This guide consolidates what actually moves throughput when serving a single mid-size GPU (e.g. an L4-class card, or our GB10 host) for the fact-extraction workload (KG-2.64) and other JSON-structured generation. The findings are distilled from an empirical benchmark sweep on an L4 serving a 35B-A3B MoE model; they generalize to any bandwidth-bound single-stream decode.

Why this matters here. Fact extraction is a long structured-JSON generation on one contended GPU slot (KG-2.65 schedules access to it). The knobs below are the difference between ~56 and ~76 tok/s with no quality loss — a 34% wall-clock win on every extraction job.

The one-line summary¶

Low-bit k-quant + speculative decoding are synergistic, not independent. On a bandwidth-bound single stream, the win comes from doing fewer, cheaper memory passes per accepted token — quantization shrinks the pass, speculation amortizes it.
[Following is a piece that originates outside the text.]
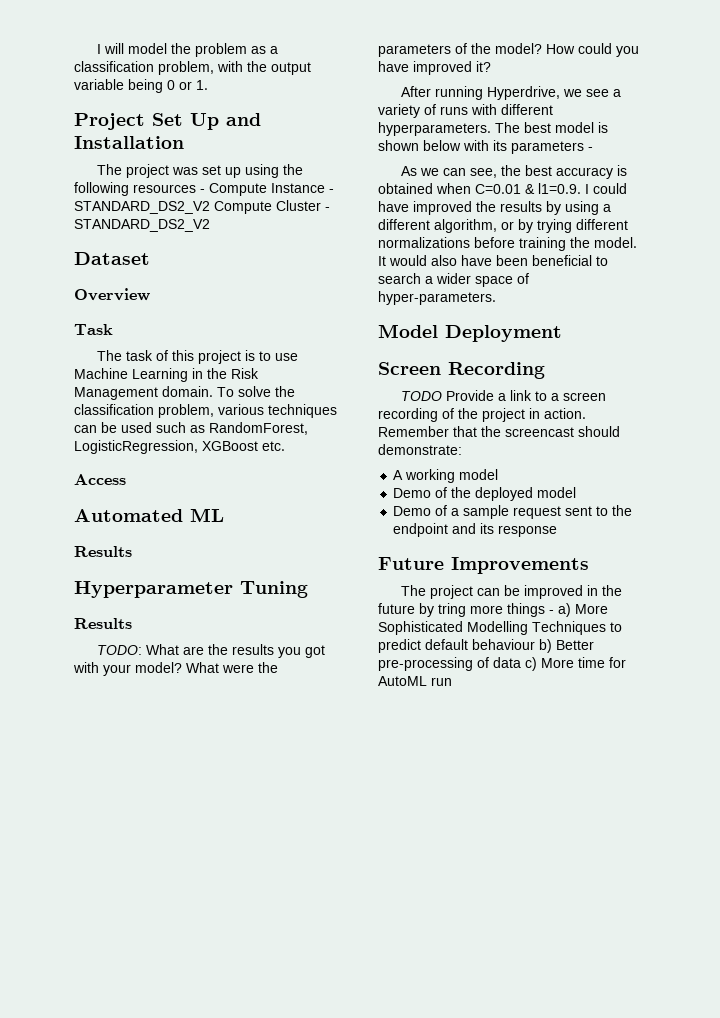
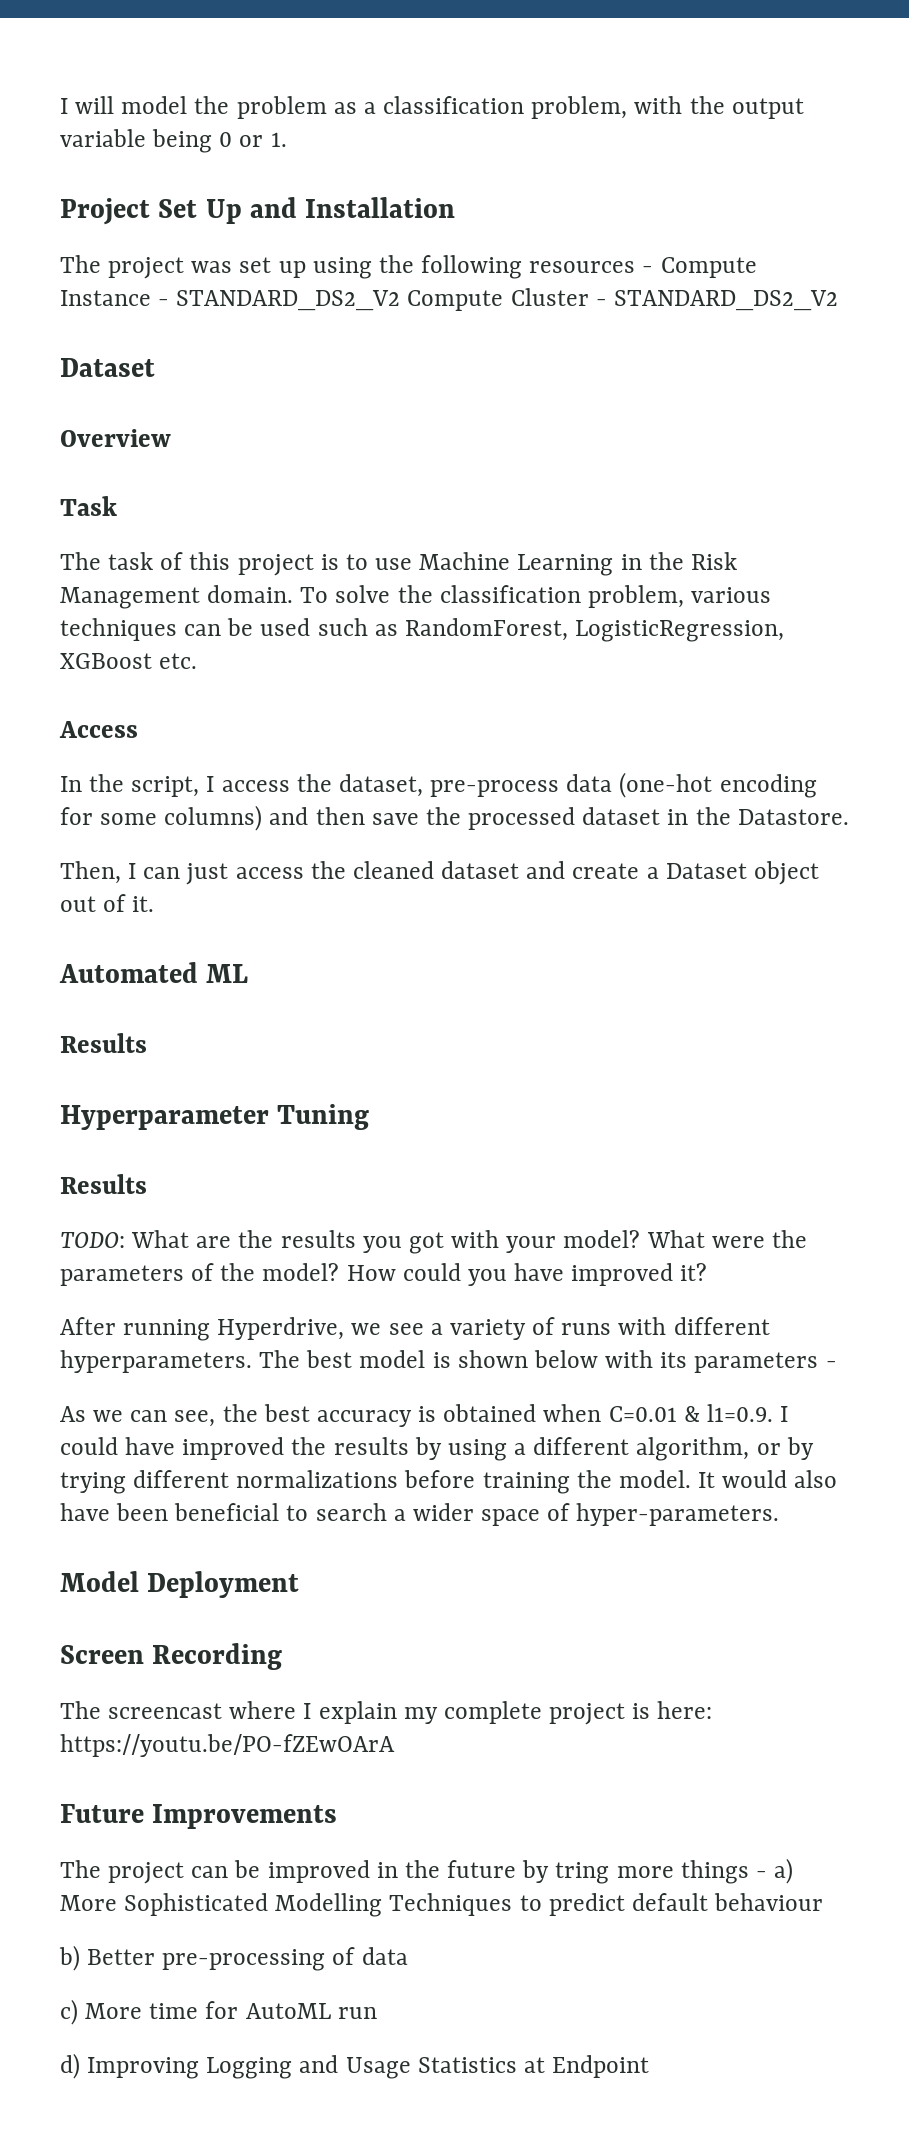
(126, 479) none -> [60,772,817,798] [60,805,849,831] [60,861,819,885] [60,894,155,912] // In the script, I access the dataset, pre-process data (one-hot encoding for some columns) and then save the processed dataset in the Datastore. // Then, I can just access the cleaned dataset and create a Dataset object out of it.
[401,390,607,401] [378,408,586,422] [378,426,620,437] [378,444,462,455] [393,469,499,483] [393,487,577,501] [393,505,633,519] [393,523,558,537] TODO Provide a link to a screen recording of the project in action. Remember that the screencast should demonstrate: // A working model // Demo of the deployed model // Demo of a sample request sent to the endpoint and its response -> [60,1701,713,1725] [60,1734,395,1757] The screencast where I explain my complete project is here: https://youtu.be/PO-fZEwOArA
(535, 644) none -> (824, 1902) //
(521, 662) none -> (408, 1956) //
(452, 681) none -> [60,2053,650,2079] // d) Improving Logging and Usage Statistics at Endpoint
Neither alone reaches the ceiling.

What works (apply these)¶

Lever	Setting	Effect	Why
Quantization	Q3_K_XL (~3.5 bpw) over Q4_K_XL	+34% decode tok/s, zero quality loss	Decode is memory-bandwidth bound; smaller weights = faster passes.
Speculative decoding	MTP / `draft-mtp`, `n-max 3`, `p-min 0.1`	+39% at Q3 (only +13% at Q4)	Drafts cheap tokens, verifies in one pass; the win scales with how cheap the pass is (so it compounds with low-bit).
Flash attention	on, uniform KV precision	baseline-critical	Mixing KV precisions disables flash-attn → −57%. Keep KV uniform.
Parallelism	`--parallel 1`	best single-job throughput	BS=1 MoE decode already saturates bandwidth; extra streams split it (−10%).
KV-cache reuse	reuse across rounds on the same doc prefix	faster rounds 2+	The prompt+document prefix is identical across our multi-round recall (KG-2.64); cache it.

What does NOT help (don't bother)¶

KV-cache quantization — KV is tiny next to weights; no measurable effect, and mixed precision kills flash-attn.
Smaller context window — same reason; the weights, not the KV, fill VRAM.
More draft tokens (n-max 4/5) — acceptance falls, verify cost rises (−2% / −7%).
Aggressive draft gating (p-min 0.5) — drops baseline facts for a −2% net.

The quality floor (do not cross)¶

~3.5 bpw (k-quant) is the floor. Below it, completeness and groundedness collapse: IQ3_XXS (3.1 bpw) was faster but lost ~32% of extracted facts; Q2_K_XL fabricated (groundedness 0.67 → 0.26). i-quants fail this workload.
Validate any new quant against extraction coverage (facts per doc) and groundedness (evidence_span actually substring-matches), not just tok/s.

Applying it to our stack¶

We serve via vLLM (vllm.arpa), not llama.cpp — the knowledge transfers, the flags differ. The equivalents: pick a ~Q4/AWQ-or-better quant that holds groundedness, enable speculative decoding where the engine supports it, keep one high-throughput stream per extraction job, and let KG-2.65 serialize slot access rather than running concurrent decode streams.
The fact extractor already sets the matching sampling profile (temperature 0.7, top_p 0.8, top_k 20, presence_penalty 1.5, enable_thinking=False) and a strict JSON-schema response format — see knowledge_graph/extraction/fact_extractor.py.
The single-GPU slot is a scheduled resource: submit extraction as a job (graph_ingest action=extract_submit) so preemption + backfill keep the GPU busy without oversubscription.